Lubrication is essential. The more, the better. If you have to, put down a towel and avoid making it messy. Dry fingers and genital skin are prone to chafing, whereas lubricated skin feels softer and silkier. Using lubrication increases sensitivity for the person who’s touching and the person who’s touched.  

It is also true for techniques with the end goal of achieving orgasm, like direct clitoral stimulation. To avoid painful encounters and keep the stimulation going, it is imperative that you have a lot of lubricants on hand during your sexual ventures. Using lube is very important for better and more intense orgasms.   

Manual sex Tip #2:  

Communication is essential. It is just as important as the lube, the act of saying you WANT the lube. Communication is a big part of a fulfilling and satisfying sexual experience. The art of communicating to your partner what you want, what gets you off, and what you would like them to do dramatically increases the odds of a pleasing sexual interaction.   

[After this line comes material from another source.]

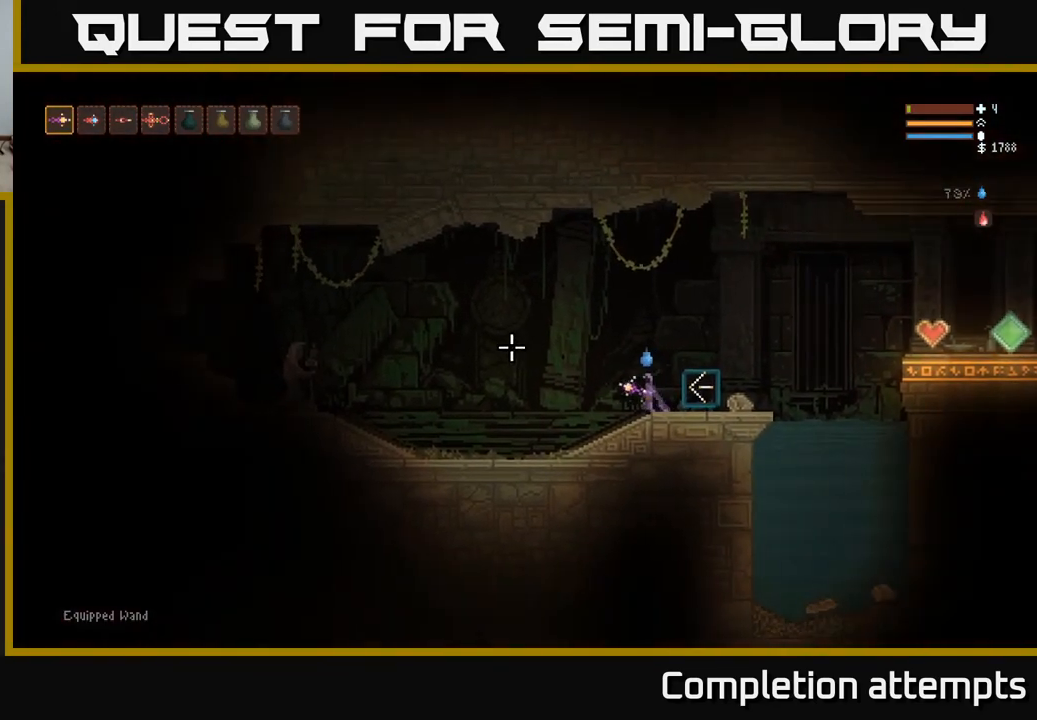
{"buttons": [], "left_stick": "center", "right_stick": "left", "events": [[50, "R2", "down"], [133, "R2", "up"]]}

Listening is just as essential. Not only to what your partner says but their breathing patterns and the way they’re moving. There’s no guide to the perfect sexual interaction. Different people respond differently to various stimuli, and it is tough to come up with a generalized guide to tell you what everyone enjoys. The only way you can both enjoy hand sex is through excellent communication, which changes every moment you are together.  

For People With A Vulva  

The idea of a specific technique that pleases everybody can be somewhat limiting, creating boundaries that say that touching another person is a puzzle with lots of pieces, each of which belongs somewhere. However, whether it is your vulva or someone else’s, there are some things that you might benefit from.  

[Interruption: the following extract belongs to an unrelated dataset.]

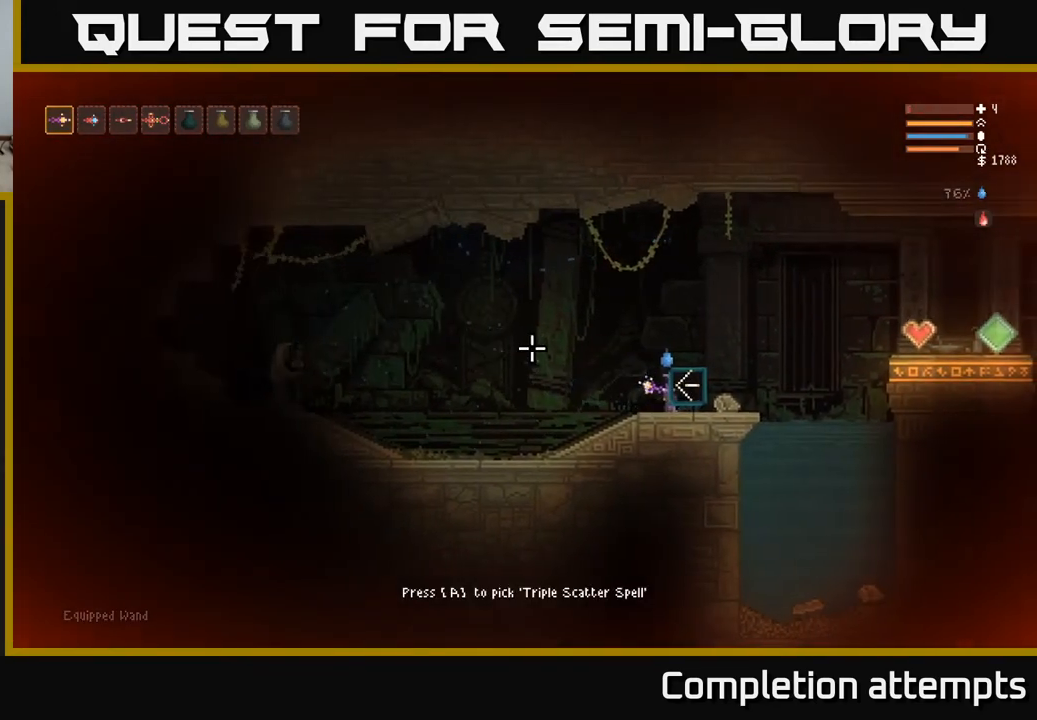
{"buttons": [], "left_stick": "center", "right_stick": "left", "events": [[133, "left_stick", "left"], [467, "left_stick", "center"]]}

Nerve distribution is vulvas vary from wild sensations that will make your partner scream and moan with delight to relaxing an individual to the point of wanting to sleep. If your sexual partner is relatively new to you, you might benefit from shelving whatever tactics you’ve learned from your previous lovers and guide, and take the time to explore and discover those special spots and techniques to stimulate the vulva for yourself and your partner.   

For People Who Have A Penis  

Lubrication is essential here too. Although people with penises often report that their vulva-owning partners are always a little tentative, the penis might take a little rougher handling than the vulva. Here too, every penis is different. Start slow and ask the person what feels good and right. Try to get the extra-sensitive parts also.  

The head of the penis is especially sensitive to touch. It produces a lot of sensation, mostly called the frenulum on the underside of the penis, just below the head. Explore the head with varying pressures and strokes to get the spots that feel the best to the receiver.  

Do Not Rush It -  

Manual sex isn’t something that you can rush through. It provides you with an opportunity to slow down, really savors the moment. Get to know the deepest sexual fantasies of the person you are with. Even if you are both familiar with each other, manual sex allows you to rediscover your fantasies on a more sensual level. Take your time, be a patient experiment, and communicate to your partner your likes and dislikes. By doing so, you will grow as a couple and heighten your sexual experience and satisfaction.